Principe Delfino di Francia

vedi Delfino.

Principe delle Asturie (De Asturias)

predicato nobiliare che spetta all’erede al trono di Spagna, dal nome dell’omonima regione nel nord ovest della Penisola Iberica.

Principe di Galles (Prince of Wales)

predicato nobiliare che spetta all’erede al trono d’Inghilterra, dal nome dell’omonima regione occidentale dell’Isola che, in passato, era un regno indipendente (e da dove proveniva la dinastia regale dei Tudor).

Principe di Napoli

vedi Principe di Piemonte.

Principe di Piemonte

predicato nobiliare (titolo) che spettava al Principe Reale Ereditario del Regno di Sardegna, poi d’Italia, che gode del trattamento di “Altezza Reale” e prende il nome dall’omonima regione subalpina (“Piemonte” letteralmente “ai piedi del monte”) culla del Regno e sede della prima capitale Torino. I due ultrogeniti hanno predicati trasmissibili ai Principi loro discendenti come il Duca di Genova, il Duca d’Aosta, il Duca del Genevese. Il primo Duca di Savoia, Amedeo VIII, aveva creato nel XV secolo il titolo di Principe di Piemonte per suo figlio primogenito Luigi. Dopo l’Unità d’Italia questo titolo è stato conferito all’erede al trono (furono Principi di Piemonte Umberto I e Umberto II) alternativamente con quello di Principe di Napoli (il primo fu Vittorio Emanuele III). L’attuale pretendente al trono d’Italia, Vittorio Emanuele Duca di Savoia, gode del titolo di Principe di Napoli, mentre il figlio Emanuele Filiberto quello di Principe di Venezia.

Principe di Savoia

vedi Principe di Piemonte.

Principe di Venezia

vedi Principe di Piemonte

Principe d’Orange

predicato nobiliare che spetta all’erede al trono dei Paesi Bassi (popolarmente Olanda), che è il titolo del dominio francese originario della dinastia.

Principe Elettore (e Kurfursten)

ognuno dei principi del Sacro Romano Impero che avevano il compito di eleggere l’imperatore secondo le norme stabilite da Carlo IV con la “Bolla d’Oro” del 1356 che ne aveva fissato il numero in 7 il Re di Boemia, il Margravio di Brandeburgo, il Duca di Sassonia, il Conte Palatino del Reno e gli Arcivescovi-Conti di Colonia, Magonza e Treviri. Dal XVII secolo il gruppo comprese anche il Duca di Baviera. Vedi anche Arciduca e Corona Imperiale.
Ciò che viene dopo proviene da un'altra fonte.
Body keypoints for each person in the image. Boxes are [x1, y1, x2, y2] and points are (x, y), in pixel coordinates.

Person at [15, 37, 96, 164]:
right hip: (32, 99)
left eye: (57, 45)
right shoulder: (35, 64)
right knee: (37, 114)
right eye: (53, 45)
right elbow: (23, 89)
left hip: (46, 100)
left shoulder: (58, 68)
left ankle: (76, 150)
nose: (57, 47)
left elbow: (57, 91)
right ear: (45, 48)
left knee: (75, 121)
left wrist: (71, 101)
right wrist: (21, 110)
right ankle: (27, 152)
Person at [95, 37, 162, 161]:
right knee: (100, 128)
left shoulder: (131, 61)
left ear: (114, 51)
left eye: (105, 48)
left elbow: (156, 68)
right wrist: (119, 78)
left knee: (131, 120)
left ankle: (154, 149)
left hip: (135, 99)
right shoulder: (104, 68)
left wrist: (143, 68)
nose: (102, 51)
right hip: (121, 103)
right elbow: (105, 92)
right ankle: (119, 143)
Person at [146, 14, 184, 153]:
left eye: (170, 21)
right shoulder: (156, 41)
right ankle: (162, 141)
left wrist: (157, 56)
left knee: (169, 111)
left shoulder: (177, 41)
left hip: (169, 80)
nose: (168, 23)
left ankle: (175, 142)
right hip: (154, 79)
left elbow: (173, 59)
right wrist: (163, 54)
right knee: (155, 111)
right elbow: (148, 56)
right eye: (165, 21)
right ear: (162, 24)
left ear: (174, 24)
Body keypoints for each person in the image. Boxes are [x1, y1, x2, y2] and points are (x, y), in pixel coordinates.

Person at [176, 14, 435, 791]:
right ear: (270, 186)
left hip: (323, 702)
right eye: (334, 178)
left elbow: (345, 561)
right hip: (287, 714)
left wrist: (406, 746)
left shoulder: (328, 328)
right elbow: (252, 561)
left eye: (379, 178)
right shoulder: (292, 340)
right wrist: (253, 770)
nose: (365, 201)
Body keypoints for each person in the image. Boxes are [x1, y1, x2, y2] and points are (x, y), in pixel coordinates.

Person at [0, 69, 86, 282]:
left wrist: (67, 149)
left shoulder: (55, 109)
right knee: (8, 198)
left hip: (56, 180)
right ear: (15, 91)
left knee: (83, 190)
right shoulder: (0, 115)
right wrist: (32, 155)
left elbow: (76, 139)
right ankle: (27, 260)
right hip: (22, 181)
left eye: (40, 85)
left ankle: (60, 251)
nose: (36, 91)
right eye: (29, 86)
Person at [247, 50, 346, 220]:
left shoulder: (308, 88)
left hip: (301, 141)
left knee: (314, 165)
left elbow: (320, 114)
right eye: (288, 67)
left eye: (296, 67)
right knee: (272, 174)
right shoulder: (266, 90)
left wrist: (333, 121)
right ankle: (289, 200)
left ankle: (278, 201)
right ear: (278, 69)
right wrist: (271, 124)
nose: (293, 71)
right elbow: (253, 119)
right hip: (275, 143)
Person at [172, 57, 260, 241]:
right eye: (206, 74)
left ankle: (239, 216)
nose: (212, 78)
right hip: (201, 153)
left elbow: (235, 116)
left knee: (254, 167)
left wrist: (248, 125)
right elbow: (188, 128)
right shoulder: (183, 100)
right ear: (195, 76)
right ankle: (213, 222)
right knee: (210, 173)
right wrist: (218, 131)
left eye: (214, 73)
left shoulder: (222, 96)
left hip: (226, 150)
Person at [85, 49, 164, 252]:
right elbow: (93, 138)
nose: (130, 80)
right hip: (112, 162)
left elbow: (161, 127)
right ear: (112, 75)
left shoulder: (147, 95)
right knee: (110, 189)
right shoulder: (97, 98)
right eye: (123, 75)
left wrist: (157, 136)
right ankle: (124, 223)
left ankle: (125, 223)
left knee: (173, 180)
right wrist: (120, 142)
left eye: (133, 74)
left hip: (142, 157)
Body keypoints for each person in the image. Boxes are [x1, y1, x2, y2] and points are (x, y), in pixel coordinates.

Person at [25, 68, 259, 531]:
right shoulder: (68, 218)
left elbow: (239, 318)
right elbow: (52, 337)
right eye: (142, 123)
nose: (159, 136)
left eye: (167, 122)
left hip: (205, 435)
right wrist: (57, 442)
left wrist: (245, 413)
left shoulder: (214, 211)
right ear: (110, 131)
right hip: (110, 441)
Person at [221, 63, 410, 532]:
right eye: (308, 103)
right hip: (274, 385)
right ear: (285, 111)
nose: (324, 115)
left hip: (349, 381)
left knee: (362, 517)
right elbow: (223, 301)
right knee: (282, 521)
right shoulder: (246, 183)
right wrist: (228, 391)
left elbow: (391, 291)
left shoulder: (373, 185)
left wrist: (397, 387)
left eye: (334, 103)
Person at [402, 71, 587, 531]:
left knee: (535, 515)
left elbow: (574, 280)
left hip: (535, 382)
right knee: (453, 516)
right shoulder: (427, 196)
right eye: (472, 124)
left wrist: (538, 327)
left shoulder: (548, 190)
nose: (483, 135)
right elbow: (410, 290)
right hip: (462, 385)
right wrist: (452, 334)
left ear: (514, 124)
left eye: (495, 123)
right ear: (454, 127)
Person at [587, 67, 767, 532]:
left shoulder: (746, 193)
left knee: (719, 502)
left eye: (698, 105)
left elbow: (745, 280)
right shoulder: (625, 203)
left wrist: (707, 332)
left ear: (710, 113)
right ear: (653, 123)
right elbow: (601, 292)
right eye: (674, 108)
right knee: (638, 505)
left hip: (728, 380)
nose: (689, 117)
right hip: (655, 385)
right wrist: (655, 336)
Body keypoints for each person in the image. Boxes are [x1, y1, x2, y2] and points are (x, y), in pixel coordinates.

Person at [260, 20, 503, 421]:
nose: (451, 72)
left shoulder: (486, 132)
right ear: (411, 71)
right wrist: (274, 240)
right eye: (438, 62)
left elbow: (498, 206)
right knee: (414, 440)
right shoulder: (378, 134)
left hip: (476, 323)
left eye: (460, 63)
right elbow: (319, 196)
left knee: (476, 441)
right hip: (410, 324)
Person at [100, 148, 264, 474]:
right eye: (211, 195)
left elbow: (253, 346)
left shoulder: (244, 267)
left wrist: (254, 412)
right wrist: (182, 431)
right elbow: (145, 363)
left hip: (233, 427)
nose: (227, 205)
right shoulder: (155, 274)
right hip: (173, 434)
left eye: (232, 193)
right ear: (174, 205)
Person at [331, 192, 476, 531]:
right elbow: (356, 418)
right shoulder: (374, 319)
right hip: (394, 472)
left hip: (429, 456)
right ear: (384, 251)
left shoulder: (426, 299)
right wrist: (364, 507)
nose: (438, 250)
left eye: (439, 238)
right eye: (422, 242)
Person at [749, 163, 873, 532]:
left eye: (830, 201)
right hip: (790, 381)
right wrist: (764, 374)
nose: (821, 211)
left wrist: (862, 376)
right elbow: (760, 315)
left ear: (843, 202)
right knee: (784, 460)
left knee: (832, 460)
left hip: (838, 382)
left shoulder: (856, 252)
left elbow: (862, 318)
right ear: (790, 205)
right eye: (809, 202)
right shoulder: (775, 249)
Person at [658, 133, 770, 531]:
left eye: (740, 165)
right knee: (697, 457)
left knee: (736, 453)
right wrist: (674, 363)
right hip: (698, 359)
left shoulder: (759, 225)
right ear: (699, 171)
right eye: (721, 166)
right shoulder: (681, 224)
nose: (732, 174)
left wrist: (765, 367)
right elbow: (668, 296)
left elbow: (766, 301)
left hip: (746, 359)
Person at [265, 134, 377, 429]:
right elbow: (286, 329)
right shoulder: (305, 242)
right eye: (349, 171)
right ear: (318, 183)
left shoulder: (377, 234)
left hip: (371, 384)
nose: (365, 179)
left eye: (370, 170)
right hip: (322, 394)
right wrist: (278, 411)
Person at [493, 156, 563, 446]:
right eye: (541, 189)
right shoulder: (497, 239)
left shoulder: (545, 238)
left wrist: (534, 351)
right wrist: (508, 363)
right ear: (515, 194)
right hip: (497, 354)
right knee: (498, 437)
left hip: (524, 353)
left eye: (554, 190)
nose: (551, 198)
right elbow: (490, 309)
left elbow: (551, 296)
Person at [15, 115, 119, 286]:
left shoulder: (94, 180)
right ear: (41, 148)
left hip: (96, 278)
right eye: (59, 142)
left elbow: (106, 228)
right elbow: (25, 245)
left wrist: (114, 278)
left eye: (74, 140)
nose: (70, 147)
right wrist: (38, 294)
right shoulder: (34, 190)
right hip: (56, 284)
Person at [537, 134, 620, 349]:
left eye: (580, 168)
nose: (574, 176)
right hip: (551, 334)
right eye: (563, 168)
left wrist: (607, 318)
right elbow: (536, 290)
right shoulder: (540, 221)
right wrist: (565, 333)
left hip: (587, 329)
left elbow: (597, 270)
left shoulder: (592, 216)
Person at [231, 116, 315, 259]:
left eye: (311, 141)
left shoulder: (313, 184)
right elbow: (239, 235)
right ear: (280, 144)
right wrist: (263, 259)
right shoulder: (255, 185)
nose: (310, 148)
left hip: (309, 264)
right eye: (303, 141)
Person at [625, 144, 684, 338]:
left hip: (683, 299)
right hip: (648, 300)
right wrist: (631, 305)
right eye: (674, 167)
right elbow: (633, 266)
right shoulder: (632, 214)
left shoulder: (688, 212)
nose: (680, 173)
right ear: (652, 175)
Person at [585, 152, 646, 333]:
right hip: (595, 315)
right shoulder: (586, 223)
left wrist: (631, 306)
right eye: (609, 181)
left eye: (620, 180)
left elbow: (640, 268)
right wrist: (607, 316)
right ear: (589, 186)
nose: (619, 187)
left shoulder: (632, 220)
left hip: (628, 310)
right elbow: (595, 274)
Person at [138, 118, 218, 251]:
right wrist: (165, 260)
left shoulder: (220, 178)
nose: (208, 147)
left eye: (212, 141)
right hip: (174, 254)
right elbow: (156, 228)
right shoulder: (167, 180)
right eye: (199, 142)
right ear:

Principe Ereditario d’Italia

vedi Principe di Piemonte.

Profilo (in, messo in, posto in)

quando le figure che dovrebbero vedersi di fronte sono messe  in questa posizione.

Proporzioni (tra gli elementi dello stemma)

secondo la regola, prendendo a riferimento lo scudo Sannitico, esso dovrebbe essere largo 7 moduli e lungo 9; la corona non dovrebbe superare la larghezza di 5 moduli (5/7 del margine superiore dello scudo). L’eventuale Elemento decorativo dovrebbe circondare lo scudo fin quasi a lambirne gli angoli superiori.

Protestante

appellativo della Chiesa Riformata Luterana, adottato il 19 aprile 1529 alla Dieta Imperiale di Spira, dove i rappresentati evangelici presentarono una “solenne protesta” contro la restaurazione del culto cattolico da parte dell’imperatore Carlo V (solo con la “Professione di Fede” di Augusta del 1 luglio 1530, redatta da Melantone, i “protestanti” ottennero la libertà di culto nei territori soggetti al Sacro Romano Impero).